--- Exercise ---
Reproduce the following entries exactly, leaving nothing out.

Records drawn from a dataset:
..............................
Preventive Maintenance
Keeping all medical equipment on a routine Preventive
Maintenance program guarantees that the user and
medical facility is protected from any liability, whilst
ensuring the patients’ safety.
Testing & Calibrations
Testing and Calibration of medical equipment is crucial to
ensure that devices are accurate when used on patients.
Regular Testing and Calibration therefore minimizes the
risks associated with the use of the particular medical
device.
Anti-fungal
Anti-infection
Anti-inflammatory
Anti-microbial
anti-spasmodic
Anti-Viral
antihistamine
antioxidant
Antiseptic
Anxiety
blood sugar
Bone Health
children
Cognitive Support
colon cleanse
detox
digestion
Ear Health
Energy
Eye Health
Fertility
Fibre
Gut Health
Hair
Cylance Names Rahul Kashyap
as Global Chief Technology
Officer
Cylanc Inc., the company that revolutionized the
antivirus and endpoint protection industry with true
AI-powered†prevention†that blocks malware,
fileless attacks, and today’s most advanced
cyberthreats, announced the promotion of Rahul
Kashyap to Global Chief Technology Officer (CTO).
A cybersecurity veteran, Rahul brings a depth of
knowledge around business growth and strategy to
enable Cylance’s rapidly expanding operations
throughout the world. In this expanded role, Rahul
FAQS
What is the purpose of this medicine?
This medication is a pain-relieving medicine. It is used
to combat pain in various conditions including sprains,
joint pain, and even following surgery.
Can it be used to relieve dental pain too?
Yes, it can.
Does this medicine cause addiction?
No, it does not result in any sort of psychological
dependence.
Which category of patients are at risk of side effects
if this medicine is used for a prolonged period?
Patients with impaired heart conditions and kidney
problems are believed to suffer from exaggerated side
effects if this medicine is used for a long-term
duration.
..............................
--- Result of the task ---
Preventive Maintenance
Keeping all medical equipment on a routine Preventive
Maintenance program guarantees that the user and
medical facility is protected from any liability, whilst
ensuring the patients’ safety.
Testing & Calibrations
Testing and Calibration of medical equipment is crucial to
ensure that devices are accurate when used on patients.
Regular Testing and Calibration therefore minimizes the
risks associated with the use of the particular medical
device.
Anti-fungal
Anti-infection
Anti-inflammatory
Anti-microbial
anti-spasmodic
Anti-Viral
antihistamine
antioxidant
Antiseptic
Anxiety
blood sugar
Bone Health
children
Cognitive Support
colon cleanse
detox
digestion
Ear Health
Energy
Eye Health
Fertility
Fibre
Gut Health
Hair
Cylance Names Rahul Kashyap
as Global Chief Technology
Officer
Cylanc Inc., the company that revolutionized the
antivirus and endpoint protection industry with true
AI-powered†prevention†that blocks malware,
fileless attacks, and today’s most advanced
cyberthreats, announced the promotion of Rahul
Kashyap to Global Chief Technology Officer (CTO).
A cybersecurity veteran, Rahul brings a depth of
knowledge around business growth and strategy to
enable Cylance’s rapidly expanding operations
throughout the world. In this expanded role, Rahul
FAQS
What is the purpose of this medicine?
This medication is a pain-relieving medicine. It is used
to combat pain in various conditions including sprains,
joint pain, and even following surgery.
Can it be used to relieve dental pain too?
Yes, it can.
Does this medicine cause addiction?
No, it does not result in any sort of psychological
dependence.
Which category of patients are at risk of side effects
if this medicine is used for a prolonged period?
Patients with impaired heart conditions and kidney
problems are believed to suffer from exaggerated side
effects if this medicine is used for a long-term
duration.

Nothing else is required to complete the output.